── 页面 ──
199 lines
8.0 KiB
Python
199 lines
8.0 KiB
Python
# -*- coding: utf-8 -*-
|
||
"""
|
||
爬虫数据清洗与字段映射测试
|
||
验证 extractor_rules、extractor_dashscope、db_merge 的正确性
|
||
"""
|
||
import os
|
||
import sqlite3
|
||
import tempfile
|
||
from pathlib import Path
|
||
|
||
import pytest
|
||
|
||
# 确保 crawler 在 path 中
|
||
ROOT = Path(__file__).resolve().parent.parent
|
||
if str(ROOT) not in __import__("sys").path:
|
||
__import__("sys").path.insert(0, str(ROOT))
|
||
|
||
from extractor_rules import extract_from_news as extract_rules
|
||
|
||
|
||
class TestExtractorRules:
|
||
"""规则提取器单元测试"""
|
||
|
||
def test_trump_1000_targets_no_bases(self):
|
||
"""特朗普说伊朗有1000个军事目标遭到袭击 -> 不应提取 bases_destroyed/bases_damaged"""
|
||
text = "特朗普说伊朗有1000个军事目标遭到袭击,美国已做好进一步打击准备"
|
||
out = extract_rules(text)
|
||
delta = out.get("combat_losses_delta", {})
|
||
for side in ("us", "iran"):
|
||
if side in delta:
|
||
assert delta[side].get("bases_destroyed") is None, f"{side} bases_destroyed 不应被提取"
|
||
assert delta[side].get("bases_damaged") is None, f"{side} bases_damaged 不应被提取"
|
||
|
||
def test_base_damaged_when_explicit(self):
|
||
"""阿萨德基地遭袭 -> 应提取 key_location_updates,且 combat_losses 若有则正确"""
|
||
text = "阿萨德空军基地遭袭,损失严重"
|
||
out = extract_rules(text)
|
||
# 规则会触发 key_location_updates(因为 base_attacked 且匹配 阿萨德)
|
||
assert "key_location_updates" in out
|
||
kl = out["key_location_updates"]
|
||
assert len(kl) >= 1
|
||
assert any(u.get("side") == "us" and "阿萨德" in (u.get("name_keywords") or "") for u in kl)
|
||
|
||
def test_us_personnel_killed(self):
|
||
"""3名美军阵亡 -> personnel_killed=3"""
|
||
text = "据报道,3名美军阵亡,另有5人受伤"
|
||
out = extract_rules(text)
|
||
assert "combat_losses_delta" in out
|
||
us = out["combat_losses_delta"].get("us", {})
───
── 数据部分 ──
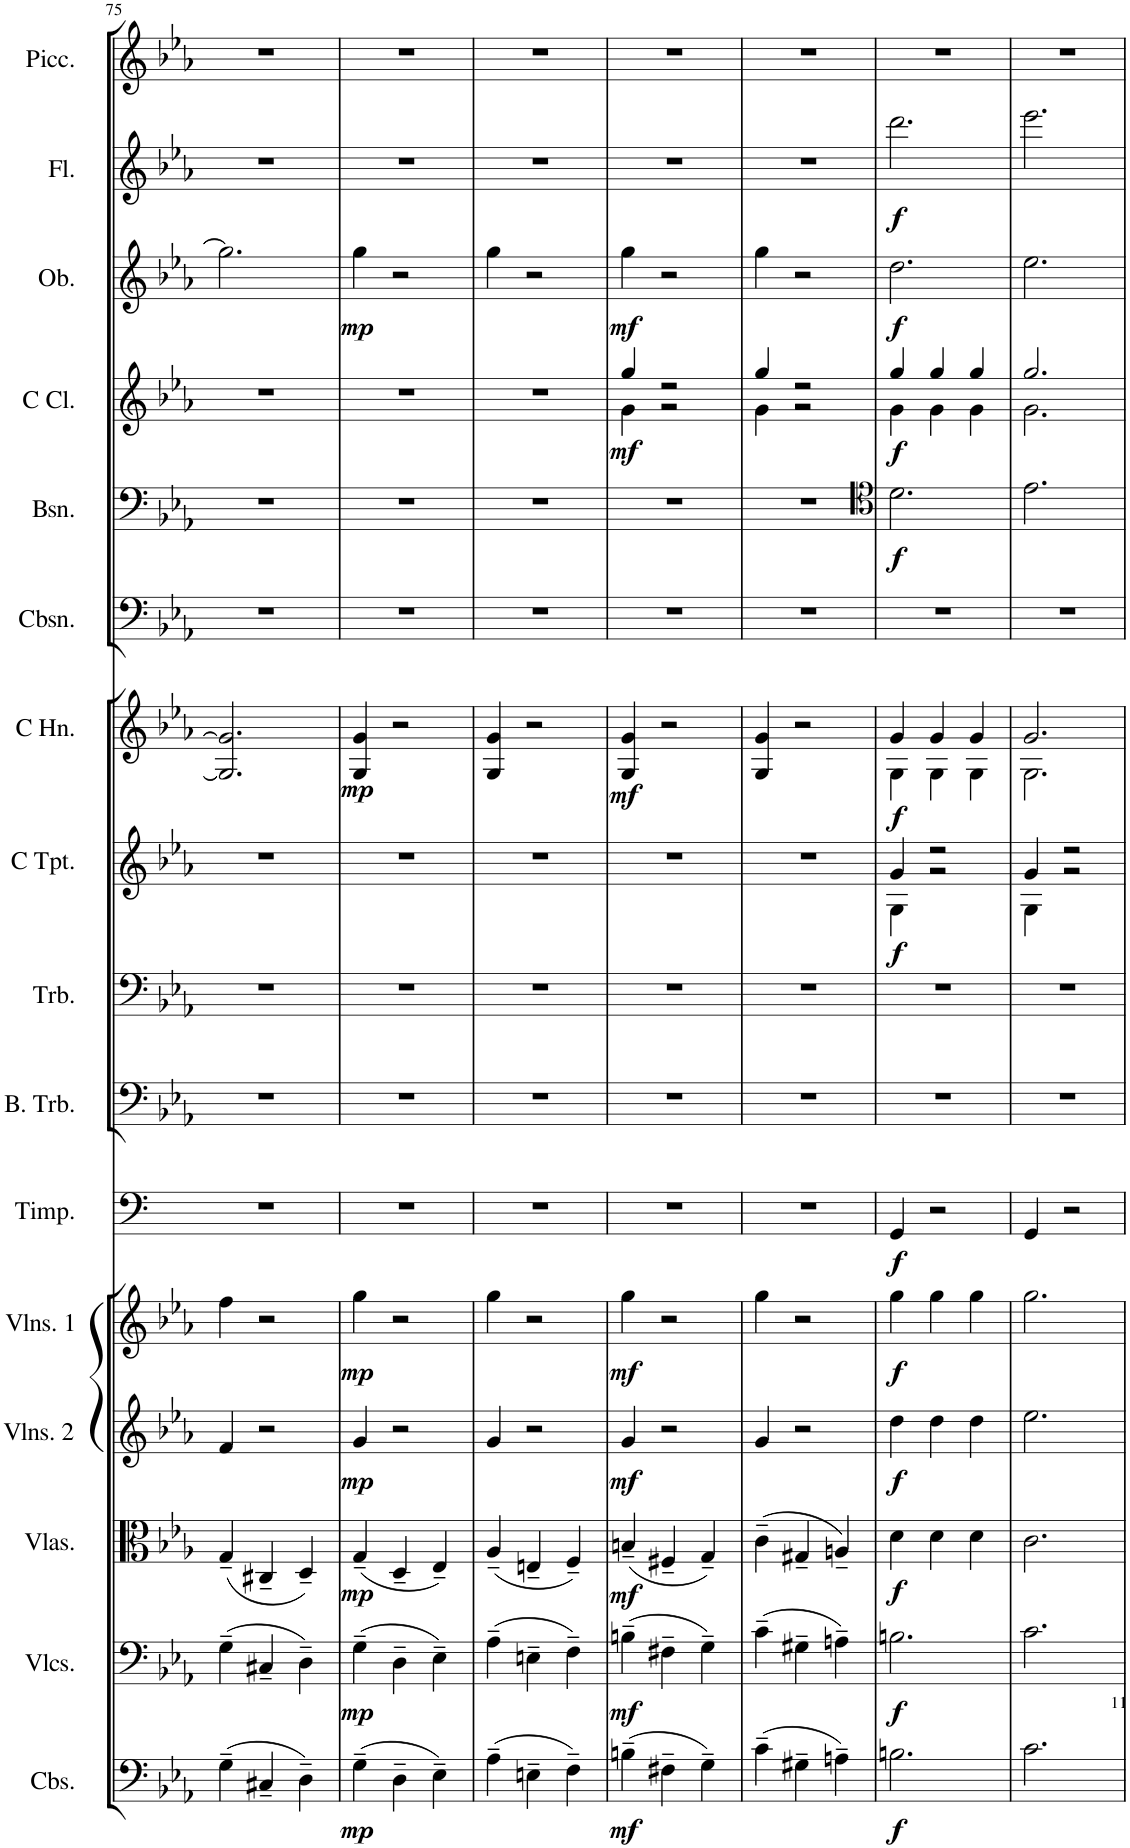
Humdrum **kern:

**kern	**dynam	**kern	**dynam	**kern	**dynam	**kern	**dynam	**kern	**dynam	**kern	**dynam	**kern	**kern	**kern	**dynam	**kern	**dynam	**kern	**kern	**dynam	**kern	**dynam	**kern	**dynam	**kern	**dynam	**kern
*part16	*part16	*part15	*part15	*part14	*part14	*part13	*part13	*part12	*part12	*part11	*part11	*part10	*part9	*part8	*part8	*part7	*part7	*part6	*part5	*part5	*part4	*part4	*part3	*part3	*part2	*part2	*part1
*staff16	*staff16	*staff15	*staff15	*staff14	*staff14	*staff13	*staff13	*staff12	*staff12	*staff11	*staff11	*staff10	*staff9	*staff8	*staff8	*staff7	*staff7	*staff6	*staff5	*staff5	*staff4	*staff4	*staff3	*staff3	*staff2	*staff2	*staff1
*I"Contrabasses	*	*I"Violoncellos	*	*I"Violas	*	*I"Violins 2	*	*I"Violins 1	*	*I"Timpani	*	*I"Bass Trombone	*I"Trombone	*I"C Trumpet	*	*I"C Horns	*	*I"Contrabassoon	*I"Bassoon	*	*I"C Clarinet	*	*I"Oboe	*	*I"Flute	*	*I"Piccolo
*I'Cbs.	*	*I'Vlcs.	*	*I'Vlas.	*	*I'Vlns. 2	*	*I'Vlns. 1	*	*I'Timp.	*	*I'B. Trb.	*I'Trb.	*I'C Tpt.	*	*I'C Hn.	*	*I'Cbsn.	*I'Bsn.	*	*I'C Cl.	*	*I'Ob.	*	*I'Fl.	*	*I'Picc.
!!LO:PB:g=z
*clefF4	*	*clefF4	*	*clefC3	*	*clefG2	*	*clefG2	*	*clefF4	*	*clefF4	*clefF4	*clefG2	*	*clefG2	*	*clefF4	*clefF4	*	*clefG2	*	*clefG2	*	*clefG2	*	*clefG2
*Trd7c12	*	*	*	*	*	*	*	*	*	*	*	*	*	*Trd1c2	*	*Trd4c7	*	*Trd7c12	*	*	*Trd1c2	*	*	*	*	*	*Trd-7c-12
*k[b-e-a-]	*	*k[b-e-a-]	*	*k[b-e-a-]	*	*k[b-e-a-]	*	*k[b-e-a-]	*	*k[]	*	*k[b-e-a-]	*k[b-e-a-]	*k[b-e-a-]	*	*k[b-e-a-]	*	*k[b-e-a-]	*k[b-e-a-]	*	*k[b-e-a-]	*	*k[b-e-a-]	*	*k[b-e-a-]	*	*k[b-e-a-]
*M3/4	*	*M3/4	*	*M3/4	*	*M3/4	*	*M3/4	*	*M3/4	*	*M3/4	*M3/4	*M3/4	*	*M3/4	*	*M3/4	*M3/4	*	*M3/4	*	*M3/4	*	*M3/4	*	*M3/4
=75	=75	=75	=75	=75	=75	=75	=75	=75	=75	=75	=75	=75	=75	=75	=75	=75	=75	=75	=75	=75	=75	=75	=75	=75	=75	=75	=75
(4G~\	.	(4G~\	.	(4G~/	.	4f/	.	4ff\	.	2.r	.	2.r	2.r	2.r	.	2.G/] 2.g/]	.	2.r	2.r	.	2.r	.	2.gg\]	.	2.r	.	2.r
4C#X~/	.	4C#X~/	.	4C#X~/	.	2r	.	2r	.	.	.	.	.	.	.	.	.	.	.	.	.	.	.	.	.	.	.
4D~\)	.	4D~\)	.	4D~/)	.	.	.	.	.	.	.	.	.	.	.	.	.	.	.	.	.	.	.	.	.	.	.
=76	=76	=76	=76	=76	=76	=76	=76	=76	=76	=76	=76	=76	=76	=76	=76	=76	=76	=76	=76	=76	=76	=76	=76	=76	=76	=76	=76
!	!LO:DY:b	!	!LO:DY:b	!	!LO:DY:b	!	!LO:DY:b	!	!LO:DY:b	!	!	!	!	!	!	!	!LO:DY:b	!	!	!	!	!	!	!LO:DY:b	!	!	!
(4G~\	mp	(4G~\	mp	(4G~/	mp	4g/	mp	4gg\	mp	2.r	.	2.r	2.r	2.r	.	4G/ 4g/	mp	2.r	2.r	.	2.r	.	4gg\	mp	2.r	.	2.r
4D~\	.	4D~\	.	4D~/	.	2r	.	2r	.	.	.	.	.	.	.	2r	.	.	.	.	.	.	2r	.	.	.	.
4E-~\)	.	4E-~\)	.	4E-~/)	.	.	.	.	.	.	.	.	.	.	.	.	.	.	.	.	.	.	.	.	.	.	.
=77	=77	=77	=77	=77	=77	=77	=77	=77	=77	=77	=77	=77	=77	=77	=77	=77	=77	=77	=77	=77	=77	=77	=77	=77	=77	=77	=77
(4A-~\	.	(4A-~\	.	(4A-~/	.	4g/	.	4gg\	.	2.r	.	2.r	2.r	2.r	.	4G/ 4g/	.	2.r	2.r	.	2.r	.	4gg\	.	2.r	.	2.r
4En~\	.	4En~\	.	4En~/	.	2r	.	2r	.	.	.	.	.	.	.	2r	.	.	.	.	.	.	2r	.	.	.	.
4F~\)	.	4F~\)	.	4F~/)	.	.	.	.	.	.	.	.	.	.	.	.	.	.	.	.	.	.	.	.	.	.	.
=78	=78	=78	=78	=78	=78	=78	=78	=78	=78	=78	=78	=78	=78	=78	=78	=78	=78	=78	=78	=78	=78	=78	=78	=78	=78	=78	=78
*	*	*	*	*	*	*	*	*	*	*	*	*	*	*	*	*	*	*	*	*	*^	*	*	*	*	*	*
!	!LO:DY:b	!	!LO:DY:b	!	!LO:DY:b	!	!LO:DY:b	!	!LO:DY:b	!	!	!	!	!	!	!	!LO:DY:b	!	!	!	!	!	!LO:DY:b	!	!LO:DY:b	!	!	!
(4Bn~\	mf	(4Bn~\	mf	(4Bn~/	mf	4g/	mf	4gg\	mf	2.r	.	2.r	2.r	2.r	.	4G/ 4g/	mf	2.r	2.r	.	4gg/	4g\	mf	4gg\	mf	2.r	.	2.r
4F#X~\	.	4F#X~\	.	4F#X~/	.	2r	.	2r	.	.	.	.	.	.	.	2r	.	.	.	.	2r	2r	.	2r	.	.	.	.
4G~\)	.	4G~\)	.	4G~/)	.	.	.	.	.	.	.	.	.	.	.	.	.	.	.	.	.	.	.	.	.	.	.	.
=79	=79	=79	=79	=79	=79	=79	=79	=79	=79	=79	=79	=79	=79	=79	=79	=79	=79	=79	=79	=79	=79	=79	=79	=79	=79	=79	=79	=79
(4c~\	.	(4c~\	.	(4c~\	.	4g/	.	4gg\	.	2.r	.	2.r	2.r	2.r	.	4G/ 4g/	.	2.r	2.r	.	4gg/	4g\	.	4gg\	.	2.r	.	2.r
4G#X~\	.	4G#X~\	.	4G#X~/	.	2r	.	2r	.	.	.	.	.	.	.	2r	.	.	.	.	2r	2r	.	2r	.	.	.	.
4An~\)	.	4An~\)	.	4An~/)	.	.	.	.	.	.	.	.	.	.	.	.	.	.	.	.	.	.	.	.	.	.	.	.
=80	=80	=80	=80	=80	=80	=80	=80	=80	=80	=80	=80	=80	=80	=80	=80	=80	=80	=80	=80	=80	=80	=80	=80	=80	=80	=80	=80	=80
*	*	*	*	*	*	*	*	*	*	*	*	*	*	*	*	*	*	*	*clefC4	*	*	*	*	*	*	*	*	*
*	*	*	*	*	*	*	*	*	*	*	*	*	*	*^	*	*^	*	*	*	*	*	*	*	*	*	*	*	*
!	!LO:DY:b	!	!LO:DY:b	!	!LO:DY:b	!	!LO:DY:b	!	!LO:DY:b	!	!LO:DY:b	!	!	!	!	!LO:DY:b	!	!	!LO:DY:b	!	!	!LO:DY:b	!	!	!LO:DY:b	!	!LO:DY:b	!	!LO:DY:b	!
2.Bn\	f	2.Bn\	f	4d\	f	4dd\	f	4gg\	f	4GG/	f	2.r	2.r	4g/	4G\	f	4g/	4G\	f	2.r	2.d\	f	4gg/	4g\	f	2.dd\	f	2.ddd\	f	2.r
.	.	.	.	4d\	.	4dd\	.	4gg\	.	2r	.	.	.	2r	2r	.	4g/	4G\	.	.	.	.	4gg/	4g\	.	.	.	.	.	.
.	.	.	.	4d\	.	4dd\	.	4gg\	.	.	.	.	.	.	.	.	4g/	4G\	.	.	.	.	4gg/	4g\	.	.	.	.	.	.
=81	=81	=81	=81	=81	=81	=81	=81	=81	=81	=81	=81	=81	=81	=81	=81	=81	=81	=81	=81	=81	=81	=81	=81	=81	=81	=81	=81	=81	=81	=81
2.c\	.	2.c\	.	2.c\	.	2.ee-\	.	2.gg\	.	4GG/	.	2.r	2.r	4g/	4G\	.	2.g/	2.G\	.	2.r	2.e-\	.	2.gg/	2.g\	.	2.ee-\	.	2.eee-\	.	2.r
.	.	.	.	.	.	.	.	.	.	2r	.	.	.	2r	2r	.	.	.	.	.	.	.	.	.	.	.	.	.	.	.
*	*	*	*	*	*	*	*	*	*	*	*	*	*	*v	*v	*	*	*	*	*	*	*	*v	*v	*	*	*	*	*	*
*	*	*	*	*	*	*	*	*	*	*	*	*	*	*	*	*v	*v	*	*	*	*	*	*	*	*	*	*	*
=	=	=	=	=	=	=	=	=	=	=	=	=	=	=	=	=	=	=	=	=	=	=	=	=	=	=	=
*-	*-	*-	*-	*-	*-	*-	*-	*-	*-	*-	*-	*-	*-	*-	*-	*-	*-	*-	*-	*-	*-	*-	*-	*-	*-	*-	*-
───
*待办任务*.
根据上面的页面回答:
1. 文件开头的说明写着要验证哪三个部分的正确性?
2. test_us_personnel_killed 里用来测试的那句话,说有几名美军阵亡、几人受伤?
3. test_base_damaged_when_explicit 用的那句话里提到的是哪个基地?

*解答*.
1. extractor_rules、extractor_dashscope、db_merge。
2. 3名美军阵亡,另有5人受伤。
3. 阿萨德空军基地。